Rounding in frequency tables in R

125 Views Asked by At

I was wondering if anyone proficient in R/RMarkdown would be able to guide me with an issue. I am looking to generate a frequency table and so far, I have been using tableby of the arsenal package as it is easy and convenient to integrate in a RMarkdown docx/html. However, I have been asked to provide rounded frequencies (to the nearest 5 or 10) and have been trying to find ways to do it without much success.

I have generated a fake simple dataset as I cannot share my data for confidentialy reason and this is how I would do a normal table.

set.seed(1234)

library(dplyr)
library(arsenal)

x1 <- c(rep("Man",40),rep("Woman",60)) %>% as.factor()
x2 <- sample(c("Sick","Healthy"),100,replace=TRUE) %>% as.factor()

df <- data.frame(x1,x2)

Control_notrounded <- tableby.control(digits=0,digits.pct=2,cat.stats=c("countpct","Nmiss2"))

table <- tableby(x1~x2,control=Control_notrounded,data=df)
print(summary(table))

However, even though rounding to the nearest 10 with a traditional rounding function is performed by passing digits=-1, this does not seem to be a working approach with that function as I get a warning indicating that digits must be >=0.

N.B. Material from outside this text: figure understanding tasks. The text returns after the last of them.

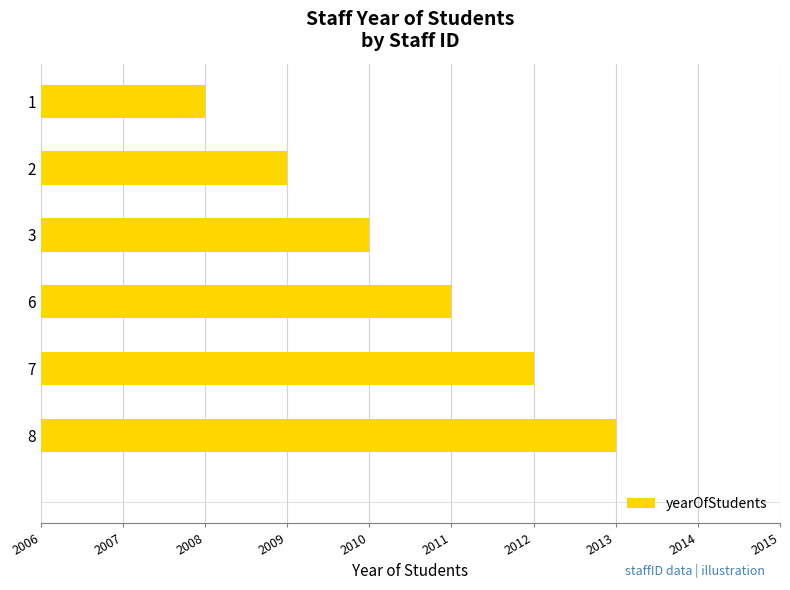

Reading top to bottom, extract all data points from this chart.

1=2008	2=2009	3=2010	6=2011	7=2012	8=2013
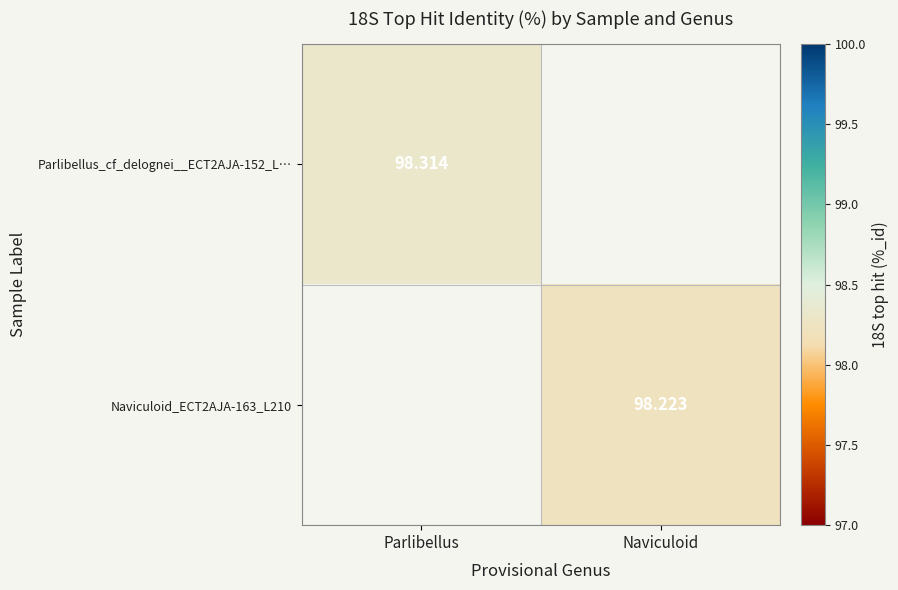

At how many categories does at least one series exceed 98?

2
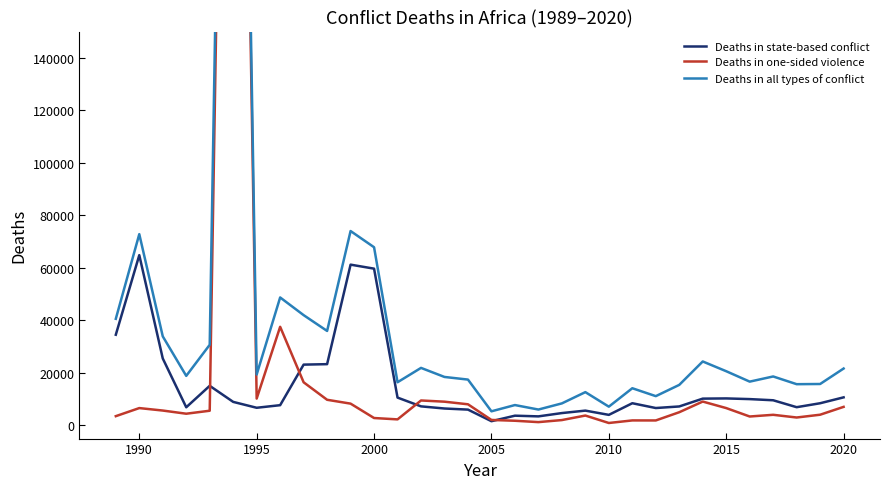

What is the maximum value for Deaths in state-based conflict?

64847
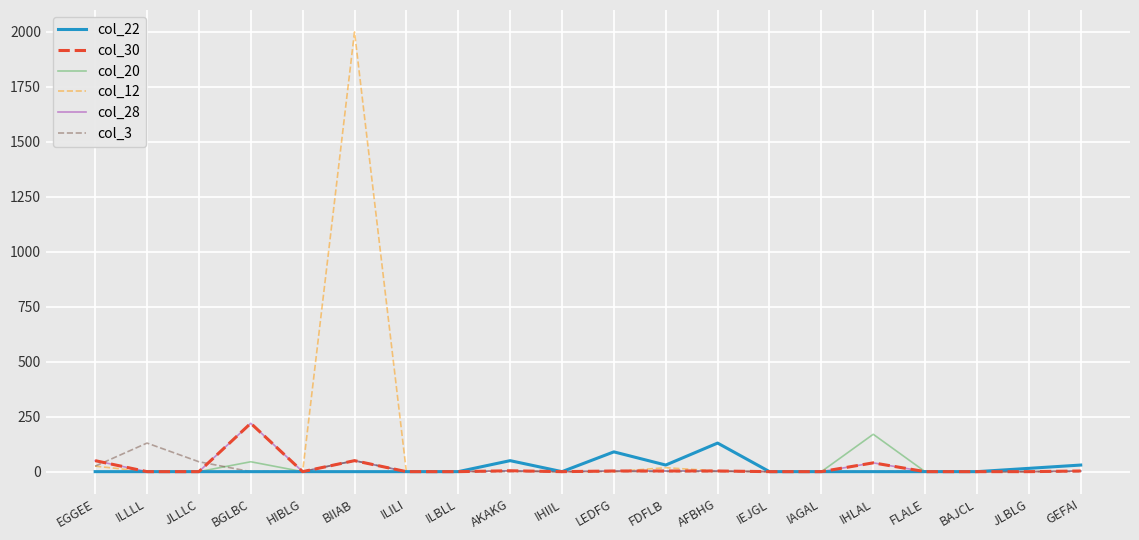

Does the chart have visible grid lines?

Yes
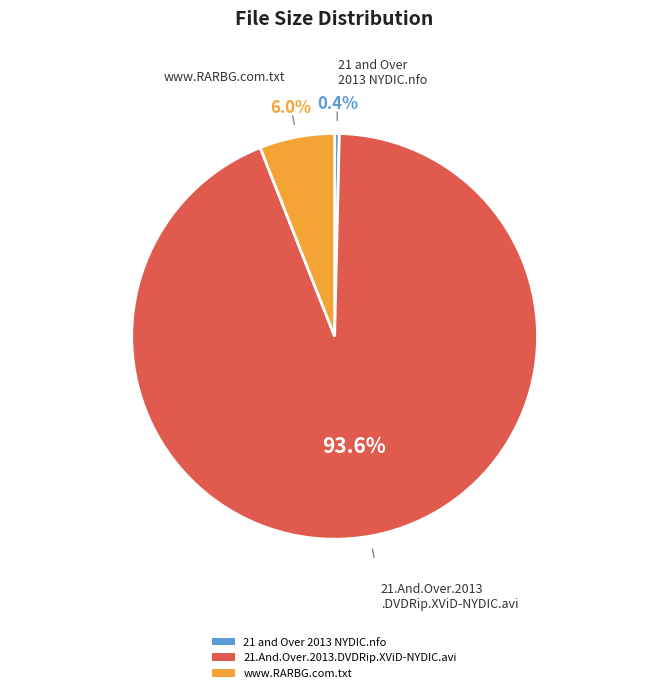

Which category has the biggest portion of the pie?

21.And.Over.2013.DVDRip.XViD-NYDIC.avi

Control_rounded <- tableby.control(digits=-1,digits.pct=2,cat.stats=c("countpct","Nmiss2"))
table2 <- tableby(x1~x2,control=Control_rounded,data=df)
print(summary(table2))

Is there any way to do that? Otherwise, would anyone have an alternative package that would allow to create relatively straightforwardly frequency tables with rounded values?

1

There are 1 best solutions below

2
On BEST ANSWER

I can recommend using the gtsummary package for creating baseline tables instead - then try the following round_5_gtsummary() function from this little GitHub package:

set.seed(1234)
library(dplyr)
library(gtsummary)
library(stringr)

x1 <- c(rep("Man",40),rep("Woman",60)) %>% as.factor()
x2 <- sample(c("Sick","Healthy"),100,replace=TRUE) %>% as.factor()
df <- data.frame(x1,x2)

install.packages("devtools")
devtools::install_github("zheer-kejlberg/Z.gtsummary.addons")
library(Z.gtsummary.addons)

df %>% tbl_summary(by = "x1") %>% 
  add_overall(last = TRUE) %>% 
  round_5_gtsummary()  %>%
  add_p()

Result: enter image description here


WEIGHTED VERSION

# Create IPT weights
library(WeightIt)
df$w <- weightit(x1~x2, data = df, estimand = "ATT", focal = "Man")$weights

Use survey to create a svydesign object. Then apply tbl_svysummary() to that:

library(survey)
df %>% survey::svydesign(~1, data = ., weights = ~w) %>%
  tbl_svysummary(by = "x1", include=c(x2)) %>%
  add_overall(last = TRUE) %>%
  round_5_gtsummary() %>%
  add_p()

ALTERNATIVE WAY:

To use the built-in tbl_summary(digits=) argument to separately round the counts and percentages, you can do:

library(gtsummary)
library(dplyr)
set.seed(1234)

round_5 <- function(vec) {
  fun <- function(x) {
    if (x < 1) { return(round(x*100/5)*5)
    } else { return(round(x/5)*5) }
  }
  vec <- purrr::map_vec(vec, .f = fun)
}

df <- data.frame(
  x1 = c(rep("Man", 40), rep("Woman", 60)) %>% as.factor(),
  x2 = sample(c("Sick", "Healthy"), 100, replace = TRUE) %>% as.factor()
)

df %>% 
  tbl_summary(
    by = "x1",
    digits = all_categorical() ~ round_5
  ) %>% 
  add_overall(last = TRUE) %>% 
  add_p()

Results:

enter image description here

Note, this version doesn't recalculate percentages after rounding the counts; rather, it just rounds both separately.